À partir de ces partis pris, Jean Nadal nous introduit dans la démarche des peintres. Il procède par petites touches successives qui nous amènent à mieux comprendre leurs œuvres, celles que nous pouvons avoir vues et admirées à de nombreuses reprises, mais sans avoir saisi l’étendue de leurs différents et véritables sens.

Cette revue ne pouvant inévitablement pas couvrir toute la richesse des idées qui témoignent de l’érudition de l’auteur, je la termine en attirant l’attention sur deux points.

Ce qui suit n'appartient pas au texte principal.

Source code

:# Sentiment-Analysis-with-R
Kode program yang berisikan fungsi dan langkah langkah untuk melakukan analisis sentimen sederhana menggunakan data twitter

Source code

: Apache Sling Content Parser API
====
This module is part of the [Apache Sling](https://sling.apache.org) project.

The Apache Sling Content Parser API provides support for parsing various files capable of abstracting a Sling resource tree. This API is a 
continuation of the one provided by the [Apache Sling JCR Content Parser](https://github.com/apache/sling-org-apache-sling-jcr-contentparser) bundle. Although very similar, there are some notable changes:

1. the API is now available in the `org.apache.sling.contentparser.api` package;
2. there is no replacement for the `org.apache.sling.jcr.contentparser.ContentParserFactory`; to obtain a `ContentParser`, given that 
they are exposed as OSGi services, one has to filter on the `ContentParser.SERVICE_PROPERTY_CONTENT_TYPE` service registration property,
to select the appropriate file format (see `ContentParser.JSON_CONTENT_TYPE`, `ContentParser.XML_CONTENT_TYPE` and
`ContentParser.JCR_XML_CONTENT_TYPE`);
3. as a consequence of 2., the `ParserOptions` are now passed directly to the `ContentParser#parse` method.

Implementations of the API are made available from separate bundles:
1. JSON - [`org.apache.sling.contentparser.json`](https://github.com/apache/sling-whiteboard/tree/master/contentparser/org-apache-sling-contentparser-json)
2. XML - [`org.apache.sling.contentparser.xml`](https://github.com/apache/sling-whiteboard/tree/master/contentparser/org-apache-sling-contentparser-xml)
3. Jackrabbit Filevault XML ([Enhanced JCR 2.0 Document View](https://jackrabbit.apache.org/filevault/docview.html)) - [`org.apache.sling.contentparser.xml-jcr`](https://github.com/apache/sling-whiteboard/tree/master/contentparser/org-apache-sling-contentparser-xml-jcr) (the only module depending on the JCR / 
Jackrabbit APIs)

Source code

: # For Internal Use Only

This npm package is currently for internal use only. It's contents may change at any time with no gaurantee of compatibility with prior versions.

D’abord, l’étude des écrits respectifs de Vassily Kandinsky, le peintre, et de son cousin, le psychiatre Victor Kandinsky, permet de constater que l’un et l’autre ont présenté des phénomènes hallucinatoires, rapprochement qui trouve cependant ses limites ; si le peintre a pu s’en servir en les transposant dans l’espace figural-pictural, le psychiatre, victime d’épisodes psychotiques, a tenté de les utiliser pour aider ses patients à affronter leurs propres phénomènes hallucinatoires, mais il a fini par se suicider. Ensuite, dans ses Remarques conclusives, Jean Nadal développe une critique pertinente de l’art conceptuel selon deux perspectives que je laisse au lecteur le soin de découvrir.